### PROVIDED DATA:
+===+

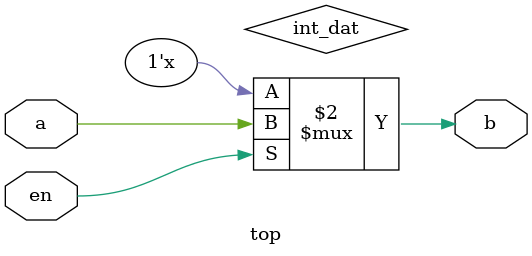
<source format=v>
module top (en, a, b);
    input en;
	input a;
	output reg b;

    (* keep = "true" *) wire  int_dat;
`ifndef BUG

    always @(en or a)
		b <= (en)? a : 1'bZ;
`else

    always @(en or a)
		b <= (en)? ~a : 1'bZ;
`endif
endmodule

</source>
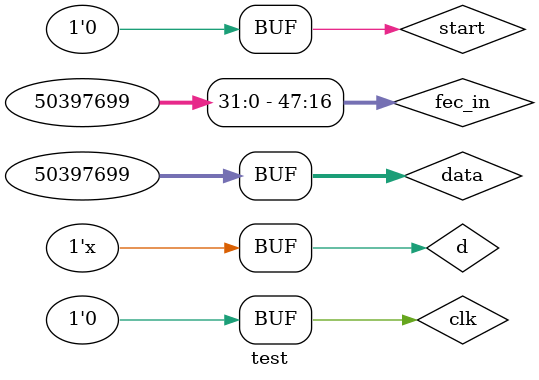
<source format=v>
module test;
  reg clk , start ,d;
  wire[95:0] final_ans;
  wire  done;
  wire [15:0] CRC_out;
  
  
  
  reg [31:0] data = 32'h03_01_02_03;
  
  reg [47 :0] fec_in;
  
  DCS R(clk , start , d  , fec_in, CRC_out, done,final_ans);
  
  initial
    begin
      clk = 0;
      repeat(70)
        #5 clk = ~clk;
    end
  
  initial
    begin
      $dumpfile("dump.vcd");
      $dumpvars(1,test);
      $monitor($time , " final = %h done = %h",final_ans,done);
      
      start = 1;d = 0; 
      #5  start= 0;
      repeat(32)
        begin
          d = data[31];
          #10 data = data << 1; 
          fec_in = {32'h03_01_02_03 , CRC_out};
        end
      
      
      
     
      
    end
 
endmodule

</source>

+===+

### WORK TO COMPLETE:
Transcribe the data completely. No pictures should appear in the transcription.

### COMPLETED EXERCISE:
<source format=v>
module top (en, a, b);
    input en;
	input a;
	output reg b;

    (* keep = "true" *) wire  int_dat;
`ifndef BUG

    always @(en or a)
		b <= (en)? a : 1'bZ;
`else

    always @(en or a)
		b <= (en)? ~a : 1'bZ;
`endif
endmodule

</source>
<source format=v>
module test;
  reg clk , start ,d;
  wire[95:0] final_ans;
  wire  done;
  wire [15:0] CRC_out;
  
  
  
  reg [31:0] data = 32'h03_01_02_03;
  
  reg [47 :0] fec_in;
  
  DCS R(clk , start , d  , fec_in, CRC_out, done,final_ans);
  
  initial
    begin
      clk = 0;
      repeat(70)
        #5 clk = ~clk;
    end
  
  initial
    begin
      $dumpfile("dump.vcd");
      $dumpvars(1,test);
      $monitor($time , " final = %h done = %h",final_ans,done);
      
      start = 1;d = 0; 
      #5  start= 0;
      repeat(32)
        begin
          d = data[31];
          #10 data = data << 1; 
          fec_in = {32'h03_01_02_03 , CRC_out};
        end
      
      
      
     
      
    end
 
endmodule

</source>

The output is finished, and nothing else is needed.